▶ **Task instructions**:
**A)** According to the red lipstick article, what did the 2012 study by The Renfrew Center Foundation find?
**B)** Please repeat the stretch of the red lipstick article from "But this isn’t" through "one small tube.", swapping "centuries" for "generations".

-- begin Given passage --

Red lips have been a powerful symbol for hundreds of years. Photo credit: Rawpixel.
It’s not always easy to look and feel like the best version of ourselves. Sometimes, we need to rely on our staple favorites to deliver the boost of confidence needed to power through the day.
These staple favorites could be as simple as listening to your favorite song while getting ready in the morning, or wearing your most flattering pair of jeans, or a shade of lipstick. As different as these staple items may be, they all serve the same purpose — to strengthen our self-confidence and feel like the best version of ourselves.
But this isn’t always the case. A 2012 study done by The Renfrew Center Foundation, for example, found that nearly half of American women don’t feel confident leaving the house without makeup on.
For centuries cosmetics have been explored as a channel for artistic expression. Red lips in particular have fallen in and out of the hearts of many throughout time. Red lipstick is much more than just a shade of lipstick. It has been used as a passion paint for the perfect pout for centuries. But there is a much deeper history behind the beloved cult cosmetic.
The Birth of the Regal Red Lip
Red lipstick has stood as a simple, inexpensive accessory that builds on confidence while also making a bold statement. It is honored for its ability to pack strength, style and sexiness all into one small tube.
A crimson kiss has become an iconic look throughout time and stands today as one of the most powerful signifiers of beauty in the western world. But a classic staple such as red lipstick isn’t born overnight. Like all things great, this timeless look comes with a bit of a colorful, yet controversial history.

-- end Given passage --
-- begin Rows --

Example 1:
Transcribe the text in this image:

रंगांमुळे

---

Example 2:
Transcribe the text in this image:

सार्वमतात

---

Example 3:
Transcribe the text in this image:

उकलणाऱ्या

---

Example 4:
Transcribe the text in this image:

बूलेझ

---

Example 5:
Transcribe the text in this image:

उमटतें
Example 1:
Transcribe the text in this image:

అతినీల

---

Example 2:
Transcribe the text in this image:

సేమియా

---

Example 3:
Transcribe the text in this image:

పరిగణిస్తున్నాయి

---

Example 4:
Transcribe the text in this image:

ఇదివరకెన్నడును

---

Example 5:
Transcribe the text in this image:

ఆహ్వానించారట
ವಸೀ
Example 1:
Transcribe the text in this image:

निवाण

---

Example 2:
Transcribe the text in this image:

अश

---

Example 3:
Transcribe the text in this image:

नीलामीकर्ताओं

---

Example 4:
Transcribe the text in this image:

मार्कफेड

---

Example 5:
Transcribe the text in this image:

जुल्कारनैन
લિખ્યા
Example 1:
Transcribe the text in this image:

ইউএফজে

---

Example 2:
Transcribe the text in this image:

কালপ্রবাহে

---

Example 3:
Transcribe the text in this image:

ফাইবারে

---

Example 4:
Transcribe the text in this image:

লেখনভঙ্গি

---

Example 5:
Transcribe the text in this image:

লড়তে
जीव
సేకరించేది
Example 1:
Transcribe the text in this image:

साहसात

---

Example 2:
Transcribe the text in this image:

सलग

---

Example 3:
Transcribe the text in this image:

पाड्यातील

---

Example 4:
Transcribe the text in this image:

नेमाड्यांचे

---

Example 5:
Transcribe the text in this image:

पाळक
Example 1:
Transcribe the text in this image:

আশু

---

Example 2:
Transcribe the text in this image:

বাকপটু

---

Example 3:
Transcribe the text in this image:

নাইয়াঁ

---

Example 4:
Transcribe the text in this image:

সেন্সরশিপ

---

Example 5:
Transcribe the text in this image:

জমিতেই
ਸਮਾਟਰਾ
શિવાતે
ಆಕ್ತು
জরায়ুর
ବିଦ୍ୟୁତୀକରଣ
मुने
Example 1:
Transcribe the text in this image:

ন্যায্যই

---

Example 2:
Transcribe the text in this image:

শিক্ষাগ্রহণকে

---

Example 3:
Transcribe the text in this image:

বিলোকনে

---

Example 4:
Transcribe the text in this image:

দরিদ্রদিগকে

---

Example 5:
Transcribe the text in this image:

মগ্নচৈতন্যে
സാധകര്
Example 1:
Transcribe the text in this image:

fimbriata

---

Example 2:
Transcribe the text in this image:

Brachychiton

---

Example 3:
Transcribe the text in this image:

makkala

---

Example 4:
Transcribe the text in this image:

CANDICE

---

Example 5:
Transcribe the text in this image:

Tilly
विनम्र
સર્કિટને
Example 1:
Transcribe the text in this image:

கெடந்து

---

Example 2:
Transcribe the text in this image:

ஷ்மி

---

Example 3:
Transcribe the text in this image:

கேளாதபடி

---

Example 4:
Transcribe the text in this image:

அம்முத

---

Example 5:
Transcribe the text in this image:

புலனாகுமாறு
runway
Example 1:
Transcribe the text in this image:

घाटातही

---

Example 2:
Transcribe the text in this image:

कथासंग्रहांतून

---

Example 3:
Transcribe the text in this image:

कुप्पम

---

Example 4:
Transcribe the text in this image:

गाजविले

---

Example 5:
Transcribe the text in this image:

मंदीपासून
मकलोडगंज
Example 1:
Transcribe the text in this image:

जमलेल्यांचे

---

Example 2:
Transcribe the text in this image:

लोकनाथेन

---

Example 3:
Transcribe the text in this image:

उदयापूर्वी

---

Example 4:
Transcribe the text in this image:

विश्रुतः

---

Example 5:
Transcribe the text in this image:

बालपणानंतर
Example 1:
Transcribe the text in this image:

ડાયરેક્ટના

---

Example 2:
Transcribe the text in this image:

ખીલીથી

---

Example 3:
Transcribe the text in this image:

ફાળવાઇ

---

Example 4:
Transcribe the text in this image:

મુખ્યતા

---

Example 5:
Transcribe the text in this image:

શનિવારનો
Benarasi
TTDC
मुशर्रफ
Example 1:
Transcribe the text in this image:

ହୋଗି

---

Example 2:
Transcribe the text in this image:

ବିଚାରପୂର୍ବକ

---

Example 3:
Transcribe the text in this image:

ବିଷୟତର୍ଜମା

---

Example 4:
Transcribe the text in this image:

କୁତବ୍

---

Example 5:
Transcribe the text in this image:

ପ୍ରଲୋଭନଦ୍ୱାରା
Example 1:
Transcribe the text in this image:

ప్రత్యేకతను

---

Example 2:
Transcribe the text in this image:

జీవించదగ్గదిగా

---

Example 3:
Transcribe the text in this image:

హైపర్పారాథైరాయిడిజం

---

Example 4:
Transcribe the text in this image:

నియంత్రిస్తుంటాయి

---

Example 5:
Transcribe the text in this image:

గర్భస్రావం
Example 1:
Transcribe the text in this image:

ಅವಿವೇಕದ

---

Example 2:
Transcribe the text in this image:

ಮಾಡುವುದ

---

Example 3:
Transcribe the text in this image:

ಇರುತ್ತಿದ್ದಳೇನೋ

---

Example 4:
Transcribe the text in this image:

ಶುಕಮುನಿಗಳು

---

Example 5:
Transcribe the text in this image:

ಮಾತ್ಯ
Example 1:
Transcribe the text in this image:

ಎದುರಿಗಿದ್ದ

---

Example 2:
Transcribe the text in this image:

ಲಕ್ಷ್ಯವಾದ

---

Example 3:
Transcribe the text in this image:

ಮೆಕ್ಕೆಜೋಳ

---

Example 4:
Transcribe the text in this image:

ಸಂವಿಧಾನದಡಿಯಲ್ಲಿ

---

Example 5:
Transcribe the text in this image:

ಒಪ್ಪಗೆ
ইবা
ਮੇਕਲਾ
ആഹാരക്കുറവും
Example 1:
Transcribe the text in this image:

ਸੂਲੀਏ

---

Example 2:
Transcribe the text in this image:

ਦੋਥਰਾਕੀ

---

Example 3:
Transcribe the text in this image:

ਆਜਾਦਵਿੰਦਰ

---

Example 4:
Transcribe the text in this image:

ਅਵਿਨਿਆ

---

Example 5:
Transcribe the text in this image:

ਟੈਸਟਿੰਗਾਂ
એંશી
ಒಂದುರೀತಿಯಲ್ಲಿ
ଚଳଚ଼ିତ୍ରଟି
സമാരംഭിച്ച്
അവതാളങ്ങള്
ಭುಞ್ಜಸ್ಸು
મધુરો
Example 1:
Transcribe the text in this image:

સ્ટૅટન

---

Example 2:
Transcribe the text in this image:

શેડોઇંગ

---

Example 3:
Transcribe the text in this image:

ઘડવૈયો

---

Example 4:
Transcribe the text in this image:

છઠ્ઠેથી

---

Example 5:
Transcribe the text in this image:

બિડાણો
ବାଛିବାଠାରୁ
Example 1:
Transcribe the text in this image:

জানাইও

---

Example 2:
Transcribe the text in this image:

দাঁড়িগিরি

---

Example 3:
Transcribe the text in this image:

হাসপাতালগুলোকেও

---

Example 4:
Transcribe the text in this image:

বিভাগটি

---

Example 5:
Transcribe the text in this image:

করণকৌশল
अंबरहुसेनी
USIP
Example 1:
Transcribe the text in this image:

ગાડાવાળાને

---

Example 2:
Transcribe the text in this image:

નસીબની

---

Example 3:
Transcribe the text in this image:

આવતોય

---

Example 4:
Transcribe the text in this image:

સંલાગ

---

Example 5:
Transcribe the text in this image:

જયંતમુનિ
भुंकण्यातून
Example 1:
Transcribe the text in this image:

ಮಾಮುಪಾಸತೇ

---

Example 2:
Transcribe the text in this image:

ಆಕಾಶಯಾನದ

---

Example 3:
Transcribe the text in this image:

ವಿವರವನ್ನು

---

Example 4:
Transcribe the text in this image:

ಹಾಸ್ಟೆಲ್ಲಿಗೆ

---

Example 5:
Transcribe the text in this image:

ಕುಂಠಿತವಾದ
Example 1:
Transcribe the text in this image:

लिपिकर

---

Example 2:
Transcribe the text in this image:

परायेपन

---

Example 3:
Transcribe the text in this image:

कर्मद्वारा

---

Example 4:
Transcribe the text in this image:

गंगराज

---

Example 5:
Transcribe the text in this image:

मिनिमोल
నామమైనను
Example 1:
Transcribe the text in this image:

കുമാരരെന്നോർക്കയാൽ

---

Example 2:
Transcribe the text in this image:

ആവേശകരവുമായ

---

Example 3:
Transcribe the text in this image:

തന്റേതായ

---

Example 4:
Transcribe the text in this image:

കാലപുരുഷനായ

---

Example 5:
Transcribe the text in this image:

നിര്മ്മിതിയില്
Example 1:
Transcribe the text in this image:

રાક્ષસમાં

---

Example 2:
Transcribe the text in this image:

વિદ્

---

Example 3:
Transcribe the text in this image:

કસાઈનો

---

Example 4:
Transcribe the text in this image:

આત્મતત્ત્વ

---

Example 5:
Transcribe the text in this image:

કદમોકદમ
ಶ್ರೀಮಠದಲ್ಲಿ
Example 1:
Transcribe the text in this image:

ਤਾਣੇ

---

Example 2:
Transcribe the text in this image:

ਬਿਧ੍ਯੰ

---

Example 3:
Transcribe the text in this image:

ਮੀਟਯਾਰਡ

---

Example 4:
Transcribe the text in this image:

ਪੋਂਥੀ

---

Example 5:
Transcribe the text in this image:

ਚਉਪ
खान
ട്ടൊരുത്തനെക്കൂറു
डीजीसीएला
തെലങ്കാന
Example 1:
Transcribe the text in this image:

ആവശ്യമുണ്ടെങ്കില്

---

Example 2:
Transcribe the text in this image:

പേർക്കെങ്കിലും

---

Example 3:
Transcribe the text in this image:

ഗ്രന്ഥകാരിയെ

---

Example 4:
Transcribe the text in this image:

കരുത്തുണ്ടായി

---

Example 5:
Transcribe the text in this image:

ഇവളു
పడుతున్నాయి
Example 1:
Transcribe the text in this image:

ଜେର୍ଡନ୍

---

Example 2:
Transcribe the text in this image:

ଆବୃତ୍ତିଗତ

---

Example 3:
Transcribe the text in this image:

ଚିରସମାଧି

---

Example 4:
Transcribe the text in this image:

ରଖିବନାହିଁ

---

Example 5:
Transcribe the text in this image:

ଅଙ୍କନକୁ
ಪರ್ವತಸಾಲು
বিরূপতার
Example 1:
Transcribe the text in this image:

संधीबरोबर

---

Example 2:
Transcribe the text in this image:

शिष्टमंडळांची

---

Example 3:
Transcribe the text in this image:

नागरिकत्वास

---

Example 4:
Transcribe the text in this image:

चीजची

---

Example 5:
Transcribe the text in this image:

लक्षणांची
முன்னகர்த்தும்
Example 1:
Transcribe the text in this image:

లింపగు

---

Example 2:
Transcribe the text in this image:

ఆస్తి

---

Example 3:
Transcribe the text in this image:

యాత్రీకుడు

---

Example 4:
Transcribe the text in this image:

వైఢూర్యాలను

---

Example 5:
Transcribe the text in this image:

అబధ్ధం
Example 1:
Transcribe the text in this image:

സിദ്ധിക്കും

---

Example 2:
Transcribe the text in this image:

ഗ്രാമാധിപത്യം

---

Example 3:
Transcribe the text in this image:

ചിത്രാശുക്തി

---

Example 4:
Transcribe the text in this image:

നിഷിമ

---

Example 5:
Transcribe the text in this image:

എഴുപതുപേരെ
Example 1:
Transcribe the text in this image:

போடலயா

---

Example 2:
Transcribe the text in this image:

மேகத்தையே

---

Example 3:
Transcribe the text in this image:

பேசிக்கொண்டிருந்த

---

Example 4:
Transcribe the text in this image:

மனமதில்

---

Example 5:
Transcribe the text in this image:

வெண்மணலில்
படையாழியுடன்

-- end Rows --

▶ **Answers per task**:
**A)** It found that nearly half of American women don't feel confident leaving the house without makeup on.

**B)**
But this isn’t always the case. A 2012 study done by The Renfrew Center Foundation, for example, found that nearly half of American women don’t feel confident leaving the house without makeup on.
For generations cosmetics have been explored as a channel for artistic expression. Red lips in particular have fallen in and out of the hearts of many throughout time. Red lipstick is much more than just a shade of lipstick. It has been used as a passion paint for the perfect pout for generations. But there is a much deeper history behind the beloved cult cosmetic.
The Birth of the Regal Red Lip
Red lipstick has stood as a simple, inexpensive accessory that builds on confidence while also making a bold statement. It is honored for its ability to pack strength, style and sexiness all into one small tube.